■ **Data shown**:
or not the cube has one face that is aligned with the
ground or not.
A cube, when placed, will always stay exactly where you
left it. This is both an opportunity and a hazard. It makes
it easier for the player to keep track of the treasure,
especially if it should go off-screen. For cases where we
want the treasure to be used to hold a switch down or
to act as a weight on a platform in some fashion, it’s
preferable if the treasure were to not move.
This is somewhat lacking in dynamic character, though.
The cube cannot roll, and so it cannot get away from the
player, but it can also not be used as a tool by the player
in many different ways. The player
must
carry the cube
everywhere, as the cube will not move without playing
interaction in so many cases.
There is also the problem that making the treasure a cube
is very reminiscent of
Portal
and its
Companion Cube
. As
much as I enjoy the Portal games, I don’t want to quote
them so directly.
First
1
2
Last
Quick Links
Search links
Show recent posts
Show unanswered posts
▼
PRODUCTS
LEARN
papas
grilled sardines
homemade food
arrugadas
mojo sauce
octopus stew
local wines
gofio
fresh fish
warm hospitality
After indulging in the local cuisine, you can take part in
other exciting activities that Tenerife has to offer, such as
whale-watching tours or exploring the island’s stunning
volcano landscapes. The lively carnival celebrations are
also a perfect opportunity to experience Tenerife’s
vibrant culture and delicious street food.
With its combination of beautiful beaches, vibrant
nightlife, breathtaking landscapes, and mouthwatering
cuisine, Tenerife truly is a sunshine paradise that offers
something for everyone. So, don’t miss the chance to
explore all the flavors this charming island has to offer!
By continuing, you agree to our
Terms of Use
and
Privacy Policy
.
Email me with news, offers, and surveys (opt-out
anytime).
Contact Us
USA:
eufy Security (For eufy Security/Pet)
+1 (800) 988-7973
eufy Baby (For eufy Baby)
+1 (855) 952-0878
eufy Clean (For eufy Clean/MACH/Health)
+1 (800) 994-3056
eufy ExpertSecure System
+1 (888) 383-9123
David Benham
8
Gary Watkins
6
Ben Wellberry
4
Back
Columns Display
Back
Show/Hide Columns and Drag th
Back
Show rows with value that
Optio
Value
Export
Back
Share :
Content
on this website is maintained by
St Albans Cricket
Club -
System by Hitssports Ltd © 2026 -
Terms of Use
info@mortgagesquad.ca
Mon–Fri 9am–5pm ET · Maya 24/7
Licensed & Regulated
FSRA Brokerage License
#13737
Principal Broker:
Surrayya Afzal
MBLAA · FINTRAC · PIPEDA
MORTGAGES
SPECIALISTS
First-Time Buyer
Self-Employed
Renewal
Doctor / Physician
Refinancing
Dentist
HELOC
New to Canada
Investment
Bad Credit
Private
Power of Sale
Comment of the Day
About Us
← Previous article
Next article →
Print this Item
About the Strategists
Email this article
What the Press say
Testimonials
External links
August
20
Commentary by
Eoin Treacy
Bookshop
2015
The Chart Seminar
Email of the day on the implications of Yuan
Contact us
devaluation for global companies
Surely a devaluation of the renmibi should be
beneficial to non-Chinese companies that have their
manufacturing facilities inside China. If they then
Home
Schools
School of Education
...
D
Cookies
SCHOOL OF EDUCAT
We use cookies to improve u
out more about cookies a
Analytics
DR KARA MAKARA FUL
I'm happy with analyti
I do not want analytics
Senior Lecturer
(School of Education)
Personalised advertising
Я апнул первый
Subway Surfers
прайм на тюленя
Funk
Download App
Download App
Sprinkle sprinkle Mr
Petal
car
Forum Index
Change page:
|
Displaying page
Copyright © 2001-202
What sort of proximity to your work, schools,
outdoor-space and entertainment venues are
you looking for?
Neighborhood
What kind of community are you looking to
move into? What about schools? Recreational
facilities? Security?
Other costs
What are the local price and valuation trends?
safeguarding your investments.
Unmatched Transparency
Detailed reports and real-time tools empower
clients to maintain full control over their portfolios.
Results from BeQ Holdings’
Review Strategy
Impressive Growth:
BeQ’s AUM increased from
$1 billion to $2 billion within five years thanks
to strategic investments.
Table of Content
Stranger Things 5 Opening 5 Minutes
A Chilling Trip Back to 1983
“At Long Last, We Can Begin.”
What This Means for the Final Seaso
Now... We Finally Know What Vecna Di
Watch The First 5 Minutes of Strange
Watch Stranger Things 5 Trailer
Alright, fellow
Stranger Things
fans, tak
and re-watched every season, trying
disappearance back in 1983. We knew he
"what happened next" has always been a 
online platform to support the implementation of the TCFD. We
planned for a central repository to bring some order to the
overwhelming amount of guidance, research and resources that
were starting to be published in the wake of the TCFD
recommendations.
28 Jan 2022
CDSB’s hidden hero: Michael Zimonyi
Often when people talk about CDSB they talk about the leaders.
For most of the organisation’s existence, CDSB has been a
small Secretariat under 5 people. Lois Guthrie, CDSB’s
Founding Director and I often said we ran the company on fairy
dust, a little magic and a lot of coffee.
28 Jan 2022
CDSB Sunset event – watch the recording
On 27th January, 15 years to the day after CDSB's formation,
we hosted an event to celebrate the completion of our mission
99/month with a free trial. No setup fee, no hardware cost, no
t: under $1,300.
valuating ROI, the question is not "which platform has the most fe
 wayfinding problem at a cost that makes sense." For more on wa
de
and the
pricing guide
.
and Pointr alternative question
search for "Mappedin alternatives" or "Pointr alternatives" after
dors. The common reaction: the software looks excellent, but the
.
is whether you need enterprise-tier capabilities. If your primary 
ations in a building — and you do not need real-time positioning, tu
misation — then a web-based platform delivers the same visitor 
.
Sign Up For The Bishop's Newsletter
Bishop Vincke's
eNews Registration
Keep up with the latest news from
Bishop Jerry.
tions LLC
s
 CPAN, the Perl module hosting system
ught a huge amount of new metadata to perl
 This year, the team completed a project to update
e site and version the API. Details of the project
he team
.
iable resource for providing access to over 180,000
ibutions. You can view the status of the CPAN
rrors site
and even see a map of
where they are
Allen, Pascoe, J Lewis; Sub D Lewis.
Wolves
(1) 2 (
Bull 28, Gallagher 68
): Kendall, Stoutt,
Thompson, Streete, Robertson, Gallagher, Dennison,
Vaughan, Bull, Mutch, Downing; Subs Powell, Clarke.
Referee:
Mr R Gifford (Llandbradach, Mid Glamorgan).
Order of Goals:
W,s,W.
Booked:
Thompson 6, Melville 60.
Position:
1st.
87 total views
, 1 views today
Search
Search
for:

■ **What is being asked**:
Starting with the first line of the data and going on through the line with "player, but it", rewrite those lines with "key" substituted for each "treasure", leaving everything else unchanged.

■ **Task response**:
or not the cube has one face that is aligned with the
ground or not.
A cube, when placed, will always stay exactly where you
left it. This is both an opportunity and a hazard. It makes
it easier for the player to keep track of the key,
especially if it should go off-screen. For cases where we
want the key to be used to hold a switch down or
to act as a weight on a platform in some fashion, it’s
preferable if the key were to not move.
This is somewhat lacking in dynamic character, though.
The cube cannot roll, and so it cannot get away from the
player, but it can also not be used as a tool by the player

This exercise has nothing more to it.